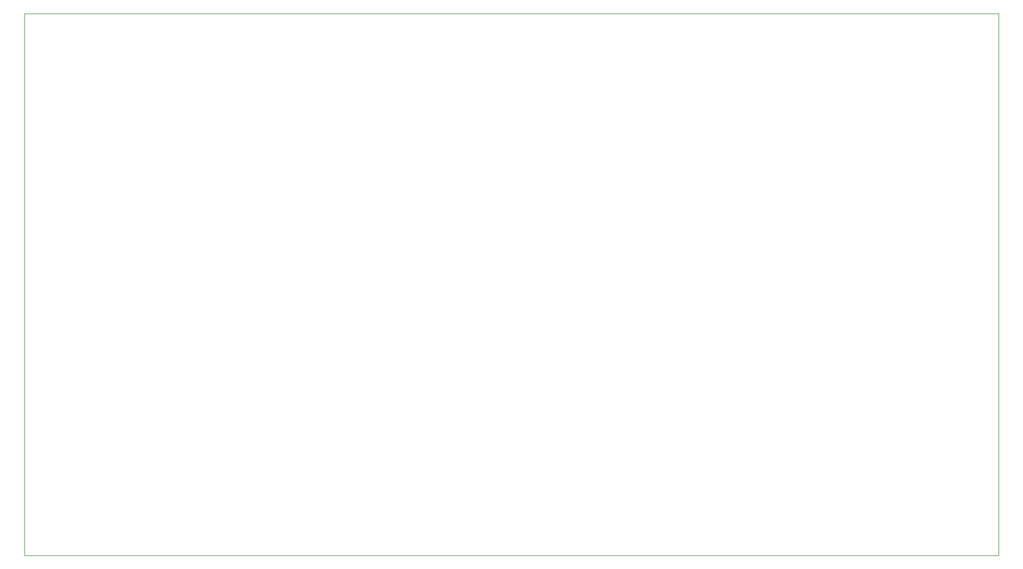
<source format=gbr>
%FSTAX25Y25*%
%MOMM*%
%SFA1B1*%

%IPPOS*%
%ADD23C,0.025400*%
%LNldo_test_profile-1*%
%LPD*%
G54D23*
X3099998Y4299999D02*
Y12749999D01*
X18299998*
Y4299999*
X3099998*
M02*
</source>
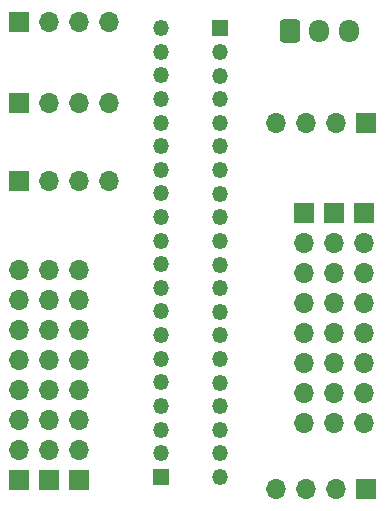
<source format=gbr>
%TF.GenerationSoftware,KiCad,Pcbnew,(6.0.2)*%
%TF.CreationDate,2022-10-19T14:49:45+05:30*%
%TF.ProjectId,header1,68656164-6572-4312-9e6b-696361645f70,rev?*%
%TF.SameCoordinates,Original*%
%TF.FileFunction,Soldermask,Top*%
%TF.FilePolarity,Negative*%
%FSLAX46Y46*%
G04 Gerber Fmt 4.6, Leading zero omitted, Abs format (unit mm)*
G04 Created by KiCad (PCBNEW (6.0.2)) date 2022-10-19 14:49:45*
%MOMM*%
%LPD*%
G01*
G04 APERTURE LIST*
G04 Aperture macros list*
%AMRoundRect*
0 Rectangle with rounded corners*
0 $1 Rounding radius*
0 $2 $3 $4 $5 $6 $7 $8 $9 X,Y pos of 4 corners*
0 Add a 4 corners polygon primitive as box body*
4,1,4,$2,$3,$4,$5,$6,$7,$8,$9,$2,$3,0*
0 Add four circle primitives for the rounded corners*
1,1,$1+$1,$2,$3*
1,1,$1+$1,$4,$5*
1,1,$1+$1,$6,$7*
1,1,$1+$1,$8,$9*
0 Add four rect primitives between the rounded corners*
20,1,$1+$1,$2,$3,$4,$5,0*
20,1,$1+$1,$4,$5,$6,$7,0*
20,1,$1+$1,$6,$7,$8,$9,0*
20,1,$1+$1,$8,$9,$2,$3,0*%
G04 Aperture macros list end*
%ADD10R,1.700000X1.700000*%
%ADD11O,1.700000X1.700000*%
%ADD12RoundRect,0.250000X-0.600000X-0.725000X0.600000X-0.725000X0.600000X0.725000X-0.600000X0.725000X0*%
%ADD13O,1.700000X1.950000*%
%ADD14R,1.350000X1.350000*%
%ADD15O,1.350000X1.350000*%
G04 APERTURE END LIST*
D10*
%TO.C,J13*%
X132324000Y-94742000D03*
D11*
X129784000Y-94742000D03*
X127244000Y-94742000D03*
X124704000Y-94742000D03*
%TD*%
D10*
%TO.C,J7*%
X103000000Y-68707000D03*
D11*
X105540000Y-68707000D03*
X108080000Y-68707000D03*
X110620000Y-68707000D03*
%TD*%
D10*
%TO.C,J11*%
X129667000Y-71374000D03*
D11*
X129667000Y-73914000D03*
X129667000Y-76454000D03*
X129667000Y-78994000D03*
X129667000Y-81534000D03*
X129667000Y-84074000D03*
X129667000Y-86614000D03*
X129667000Y-89154000D03*
%TD*%
D10*
%TO.C,J12*%
X132324000Y-63754000D03*
D11*
X129784000Y-63754000D03*
X127244000Y-63754000D03*
X124704000Y-63754000D03*
%TD*%
D10*
%TO.C,J3*%
X103000000Y-55245000D03*
D11*
X105540000Y-55245000D03*
X108080000Y-55245000D03*
X110620000Y-55245000D03*
%TD*%
D12*
%TO.C,J10*%
X125897000Y-55961000D03*
D13*
X128397000Y-55961000D03*
X130897000Y-55961000D03*
%TD*%
D10*
%TO.C,J2*%
X108080000Y-94000000D03*
D11*
X108080000Y-91460000D03*
X108080000Y-88920000D03*
X108080000Y-86380000D03*
X108080000Y-83840000D03*
X108080000Y-81300000D03*
X108080000Y-78760000D03*
X108080000Y-76220000D03*
%TD*%
D10*
%TO.C,J6*%
X103000000Y-94000000D03*
D11*
X103000000Y-91460000D03*
X103000000Y-88920000D03*
X103000000Y-86380000D03*
X103000000Y-83840000D03*
X103000000Y-81300000D03*
X103000000Y-78760000D03*
X103000000Y-76220000D03*
%TD*%
D10*
%TO.C,J14*%
X127127000Y-71374000D03*
D11*
X127127000Y-73914000D03*
X127127000Y-76454000D03*
X127127000Y-78994000D03*
X127127000Y-81534000D03*
X127127000Y-84074000D03*
X127127000Y-86614000D03*
X127127000Y-89154000D03*
%TD*%
D10*
%TO.C,J4*%
X103000000Y-62103000D03*
D11*
X105540000Y-62103000D03*
X108080000Y-62103000D03*
X110620000Y-62103000D03*
%TD*%
D10*
%TO.C,J5*%
X105540000Y-94000000D03*
D11*
X105540000Y-91460000D03*
X105540000Y-88920000D03*
X105540000Y-86380000D03*
X105540000Y-83840000D03*
X105540000Y-81300000D03*
X105540000Y-78760000D03*
X105540000Y-76220000D03*
%TD*%
D10*
%TO.C,J9*%
X132207000Y-71374000D03*
D11*
X132207000Y-73914000D03*
X132207000Y-76454000D03*
X132207000Y-78994000D03*
X132207000Y-81534000D03*
X132207000Y-84074000D03*
X132207000Y-86614000D03*
X132207000Y-89154000D03*
%TD*%
D14*
%TO.C,J8*%
X120000000Y-55753000D03*
D15*
X120000000Y-57753000D03*
X120000000Y-59753000D03*
X120000000Y-61753000D03*
X120000000Y-63753000D03*
X120000000Y-65753000D03*
X120000000Y-67753000D03*
X120000000Y-69753000D03*
X120000000Y-71753000D03*
X120000000Y-73753000D03*
X120000000Y-75753000D03*
X120000000Y-77753000D03*
X120000000Y-79753000D03*
X120000000Y-81753000D03*
X120000000Y-83753000D03*
X120000000Y-85753000D03*
X120000000Y-87753000D03*
X120000000Y-89753000D03*
X120000000Y-91753000D03*
X120000000Y-93753000D03*
%TD*%
D14*
%TO.C,J1*%
X115000000Y-93730000D03*
D15*
X115000000Y-91730000D03*
X115000000Y-89730000D03*
X115000000Y-87730000D03*
X115000000Y-85730000D03*
X115000000Y-83730000D03*
X115000000Y-81730000D03*
X115000000Y-79730000D03*
X115000000Y-77730000D03*
X115000000Y-75730000D03*
X115000000Y-73730000D03*
X115000000Y-71730000D03*
X115000000Y-69730000D03*
X115000000Y-67730000D03*
X115000000Y-65730000D03*
X115000000Y-63730000D03*
X115000000Y-61730000D03*
X115000000Y-59730000D03*
X115000000Y-57730000D03*
X115000000Y-55730000D03*
%TD*%
M02*

</source>
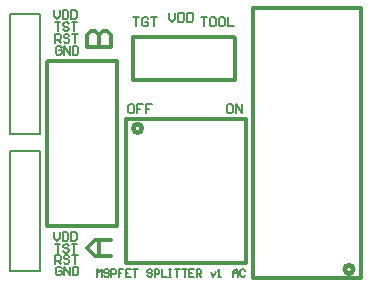
<source format=gto>
G04 Layer_Color=65535*
%FSLAX25Y25*%
%MOIN*%
G70*
G01*
G75*
%ADD11C,0.01200*%
%ADD20C,0.01600*%
%ADD21C,0.00787*%
%ADD22C,0.00600*%
%ADD23C,0.00800*%
D11*
X84100Y91000D02*
X120100D01*
X84100Y1000D02*
X120100D01*
Y91000D01*
X84100Y1000D02*
Y91000D01*
X44171Y81587D02*
X77635D01*
X78029Y81193D01*
Y67020D02*
Y81193D01*
X44171Y67020D02*
X78029D01*
X44171D02*
Y81587D01*
X81600Y6000D02*
Y54000D01*
X41600Y6000D02*
X81600D01*
X41600D02*
Y54000D01*
X81600D01*
X15289Y18441D02*
X38911D01*
Y73559D01*
X15683D02*
X38911D01*
X15289Y73165D02*
X15683Y73559D01*
X15289Y18441D02*
Y73165D01*
X28603Y78000D02*
X36600D01*
Y81999D01*
X35267Y83332D01*
X33934D01*
X32601Y81999D01*
Y78000D01*
Y81999D01*
X31268Y83332D01*
X29936D01*
X28603Y81999D01*
Y78000D01*
X36600Y8500D02*
X31268D01*
X28603Y11166D01*
X31268Y13832D01*
X36600D01*
X32601D01*
Y8500D01*
D20*
X117514Y4000D02*
G03*
X117514Y4000I-1414J0D01*
G01*
X47014Y51000D02*
G03*
X47014Y51000I-1414J0D01*
G01*
D21*
X3100Y49000D02*
X13100D01*
X3100D02*
Y89000D01*
X13100Y49000D02*
Y89000D01*
X3100D02*
X13100D01*
X3100Y3500D02*
X13100D01*
X3100D02*
Y43500D01*
X13100Y3500D02*
Y43500D01*
X3100D02*
X13100D01*
D22*
X77500Y1600D02*
Y3199D01*
X78300Y3999D01*
X79100Y3199D01*
Y1600D01*
Y2800D01*
X77500D01*
X81499Y3599D02*
X81099Y3999D01*
X80299D01*
X79899Y3599D01*
Y2000D01*
X80299Y1600D01*
X81099D01*
X81499Y2000D01*
D23*
X32100Y1600D02*
Y3999D01*
X32900Y3199D01*
X33700Y3999D01*
Y1600D01*
X36099Y3599D02*
X35699Y3999D01*
X34899D01*
X34499Y3599D01*
Y3199D01*
X34899Y2800D01*
X35699D01*
X36099Y2400D01*
Y2000D01*
X35699Y1600D01*
X34899D01*
X34499Y2000D01*
X36898Y1600D02*
Y3999D01*
X38098D01*
X38498Y3599D01*
Y2800D01*
X38098Y2400D01*
X36898D01*
X40897Y3999D02*
X39298D01*
Y2800D01*
X40097D01*
X39298D01*
Y1600D01*
X43296Y3999D02*
X41697D01*
Y1600D01*
X43296D01*
X41697Y2800D02*
X42497D01*
X44096Y3999D02*
X45696D01*
X44896D01*
Y1600D01*
X50494Y3599D02*
X50094Y3999D01*
X49294D01*
X48895Y3599D01*
Y3199D01*
X49294Y2800D01*
X50094D01*
X50494Y2400D01*
Y2000D01*
X50094Y1600D01*
X49294D01*
X48895Y2000D01*
X51294Y1600D02*
Y3999D01*
X52493D01*
X52893Y3599D01*
Y2800D01*
X52493Y2400D01*
X51294D01*
X53693Y3999D02*
Y1600D01*
X55292D01*
X56092Y3999D02*
X56892D01*
X56492D01*
Y1600D01*
X56092D01*
X56892D01*
X58091Y3999D02*
X59691D01*
X58891D01*
Y1600D01*
X60491Y3999D02*
X62090D01*
X61291D01*
Y1600D01*
X64490Y3999D02*
X62890D01*
Y1600D01*
X64490D01*
X62890Y2800D02*
X63690D01*
X65289Y1600D02*
Y3999D01*
X66489D01*
X66889Y3599D01*
Y2800D01*
X66489Y2400D01*
X65289D01*
X66089D02*
X66889Y1600D01*
X70088Y3199D02*
X70887Y1600D01*
X71687Y3199D01*
X72487Y1600D02*
X73287D01*
X72887D01*
Y3999D01*
X72487Y3599D01*
X43999Y58999D02*
X43000D01*
X42500Y58499D01*
Y56500D01*
X43000Y56000D01*
X43999D01*
X44499Y56500D01*
Y58499D01*
X43999Y58999D01*
X47498D02*
X45499D01*
Y57499D01*
X46499D01*
X45499D01*
Y56000D01*
X50497Y58999D02*
X48498D01*
Y57499D01*
X49498D01*
X48498D01*
Y56000D01*
X76799Y58999D02*
X75800D01*
X75300Y58499D01*
Y56500D01*
X75800Y56000D01*
X76799D01*
X77299Y56500D01*
Y58499D01*
X76799Y58999D01*
X78299Y56000D02*
Y58999D01*
X80298Y56000D01*
Y58999D01*
X66600Y87999D02*
X68599D01*
X67600D01*
Y85000D01*
X71099Y87999D02*
X70099D01*
X69599Y87499D01*
Y85500D01*
X70099Y85000D01*
X71099D01*
X71598Y85500D01*
Y87499D01*
X71099Y87999D01*
X74098D02*
X73098D01*
X72598Y87499D01*
Y85500D01*
X73098Y85000D01*
X74098D01*
X74597Y85500D01*
Y87499D01*
X74098Y87999D01*
X75597D02*
Y85000D01*
X77596D01*
X44100Y87999D02*
X46099D01*
X45100D01*
Y85000D01*
X49098Y87499D02*
X48599Y87999D01*
X47599D01*
X47099Y87499D01*
Y85500D01*
X47599Y85000D01*
X48599D01*
X49098Y85500D01*
Y86500D01*
X48099D01*
X50098Y87999D02*
X52097D01*
X51098D01*
Y85000D01*
X56100Y89499D02*
Y87500D01*
X57100Y86500D01*
X58099Y87500D01*
Y89499D01*
X59099D02*
Y86500D01*
X60599D01*
X61098Y87000D01*
Y88999D01*
X60599Y89499D01*
X59099D01*
X62098D02*
Y86500D01*
X63598D01*
X64097Y87000D01*
Y88999D01*
X63598Y89499D01*
X62098D01*
X17900Y16299D02*
Y14433D01*
X18833Y13500D01*
X19766Y14433D01*
Y16299D01*
X20699D02*
Y13500D01*
X22099D01*
X22565Y13966D01*
Y15833D01*
X22099Y16299D01*
X20699D01*
X23498D02*
Y13500D01*
X24898D01*
X25364Y13966D01*
Y15833D01*
X24898Y16299D01*
X23498D01*
X18000Y12399D02*
X19866D01*
X18933D01*
Y9600D01*
X22665Y11933D02*
X22199Y12399D01*
X21266D01*
X20799Y11933D01*
Y11466D01*
X21266Y11000D01*
X22199D01*
X22665Y10533D01*
Y10067D01*
X22199Y9600D01*
X21266D01*
X20799Y10067D01*
X23598Y12399D02*
X25464D01*
X24531D01*
Y9600D01*
X18200Y5900D02*
Y8699D01*
X19600D01*
X20066Y8233D01*
Y7300D01*
X19600Y6833D01*
X18200D01*
X19133D02*
X20066Y5900D01*
X22865Y8233D02*
X22399Y8699D01*
X21466D01*
X20999Y8233D01*
Y7766D01*
X21466Y7300D01*
X22399D01*
X22865Y6833D01*
Y6367D01*
X22399Y5900D01*
X21466D01*
X20999Y6367D01*
X23798Y8699D02*
X25664D01*
X24731D01*
Y5900D01*
X20266Y4333D02*
X19800Y4799D01*
X18867D01*
X18400Y4333D01*
Y2466D01*
X18867Y2000D01*
X19800D01*
X20266Y2466D01*
Y3399D01*
X19333D01*
X21199Y2000D02*
Y4799D01*
X23065Y2000D01*
Y4799D01*
X23998D02*
Y2000D01*
X25398D01*
X25864Y2466D01*
Y4333D01*
X25398Y4799D01*
X23998D01*
X20266Y77933D02*
X19800Y78399D01*
X18867D01*
X18400Y77933D01*
Y76066D01*
X18867Y75600D01*
X19800D01*
X20266Y76066D01*
Y76999D01*
X19333D01*
X21199Y75600D02*
Y78399D01*
X23065Y75600D01*
Y78399D01*
X23998D02*
Y75600D01*
X25398D01*
X25864Y76066D01*
Y77933D01*
X25398Y78399D01*
X23998D01*
X18200Y79600D02*
Y82399D01*
X19600D01*
X20066Y81933D01*
Y80999D01*
X19600Y80533D01*
X18200D01*
X19133D02*
X20066Y79600D01*
X22865Y81933D02*
X22399Y82399D01*
X21466D01*
X20999Y81933D01*
Y81466D01*
X21466Y80999D01*
X22399D01*
X22865Y80533D01*
Y80067D01*
X22399Y79600D01*
X21466D01*
X20999Y80067D01*
X23798Y82399D02*
X25664D01*
X24731D01*
Y79600D01*
X18000Y86299D02*
X19866D01*
X18933D01*
Y83500D01*
X22665Y85833D02*
X22199Y86299D01*
X21266D01*
X20799Y85833D01*
Y85366D01*
X21266Y84899D01*
X22199D01*
X22665Y84433D01*
Y83966D01*
X22199Y83500D01*
X21266D01*
X20799Y83966D01*
X23598Y86299D02*
X25464D01*
X24531D01*
Y83500D01*
X17900Y90299D02*
Y88433D01*
X18833Y87500D01*
X19766Y88433D01*
Y90299D01*
X20699D02*
Y87500D01*
X22099D01*
X22565Y87967D01*
Y89833D01*
X22099Y90299D01*
X20699D01*
X23498D02*
Y87500D01*
X24898D01*
X25364Y87967D01*
Y89833D01*
X24898Y90299D01*
X23498D01*
M02*

</source>
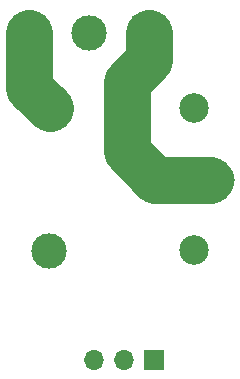
<source format=gbr>
G04 #@! TF.GenerationSoftware,KiCad,Pcbnew,5.1.5-52549c5~86~ubuntu19.10.1*
G04 #@! TF.CreationDate,2020-04-08T21:24:30+02:00*
G04 #@! TF.ProjectId,Universal-Relay-Board,556e6976-6572-4736-916c-2d52656c6179,rev?*
G04 #@! TF.SameCoordinates,Original*
G04 #@! TF.FileFunction,Copper,L2,Bot*
G04 #@! TF.FilePolarity,Positive*
%FSLAX46Y46*%
G04 Gerber Fmt 4.6, Leading zero omitted, Abs format (unit mm)*
G04 Created by KiCad (PCBNEW 5.1.5-52549c5~86~ubuntu19.10.1) date 2020-04-08 21:24:30*
%MOMM*%
%LPD*%
G04 APERTURE LIST*
%ADD10C,3.000000*%
%ADD11C,2.500000*%
%ADD12O,1.700000X1.700000*%
%ADD13R,1.700000X1.700000*%
%ADD14R,3.000000X3.000000*%
%ADD15C,4.000000*%
G04 APERTURE END LIST*
D10*
X127880000Y-59690000D03*
D11*
X125930000Y-65640000D03*
D10*
X113680000Y-65690000D03*
X113730000Y-53640000D03*
D11*
X125930000Y-53640000D03*
D12*
X117475000Y-74930000D03*
X120015000Y-74930000D03*
D13*
X122555000Y-74930000D03*
D14*
X122174000Y-47244000D03*
D10*
X117094000Y-47244000D03*
X112014000Y-47244000D03*
D15*
X122174000Y-47244000D02*
X122174000Y-49530000D01*
X122174000Y-49530000D02*
X120269000Y-51435000D01*
X120269000Y-51435000D02*
X120269000Y-57277000D01*
X122682000Y-59690000D02*
X127314990Y-59690000D01*
X120269000Y-57277000D02*
X122682000Y-59690000D01*
X112014000Y-51924000D02*
X113730000Y-53640000D01*
X112014000Y-47244000D02*
X112014000Y-51924000D01*
M02*

</source>
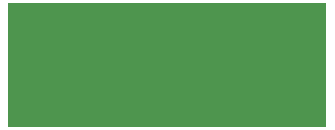
<source format=gbr>
%TF.GenerationSoftware,Altium Limited,Altium Designer,20.2.6 (244)*%
G04 Layer_Color=8388736*
%FSLAX45Y45*%
%MOMM*%
%TF.SameCoordinates,5F830152-65C5-4415-BC49-C393C33858C2*%
%TF.FilePolarity,Positive*%
%TF.FileFunction,Other,Mech_notes*%
%TF.Part,Single*%
G01*
G75*
%TA.AperFunction,NonConductor*%
%ADD18R,27.00000X10.50000*%
D18*
X21660001Y1250000D02*
D03*
%TF.MD5,6688e874119e9e09ca9e21240413dac1*%
M02*

</source>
------------------------------------------------
**YOUR OBJECTIVE**
The lines wanted run from the one with "X120269000Y-51435000D02*" through the final line of the data; repeat them word for word and skip every picture.

**RESPONSE TO THE TASK**
X120269000Y-51435000D02*
X120269000Y-57277000D01*
X122682000Y-59690000D02*
X127314990Y-59690000D01*
X120269000Y-57277000D02*
X122682000Y-59690000D01*
X112014000Y-51924000D02*
X113730000Y-53640000D01*
X112014000Y-47244000D02*
X112014000Y-51924000D01*
M02*

</source>
<source format=gbr>
%TF.GenerationSoftware,Altium Limited,Altium Designer,20.2.6 (244)*%
G04 Layer_Color=8388736*
%FSLAX45Y45*%
%MOMM*%
%TF.SameCoordinates,5F830152-65C5-4415-BC49-C393C33858C2*%
%TF.FilePolarity,Positive*%
%TF.FileFunction,Other,Mech_notes*%
%TF.Part,Single*%
G01*
G75*
%TA.AperFunction,NonConductor*%
%ADD18R,27.00000X10.50000*%
D18*
X21660001Y1250000D02*
D03*
%TF.MD5,6688e874119e9e09ca9e21240413dac1*%
M02*

</source>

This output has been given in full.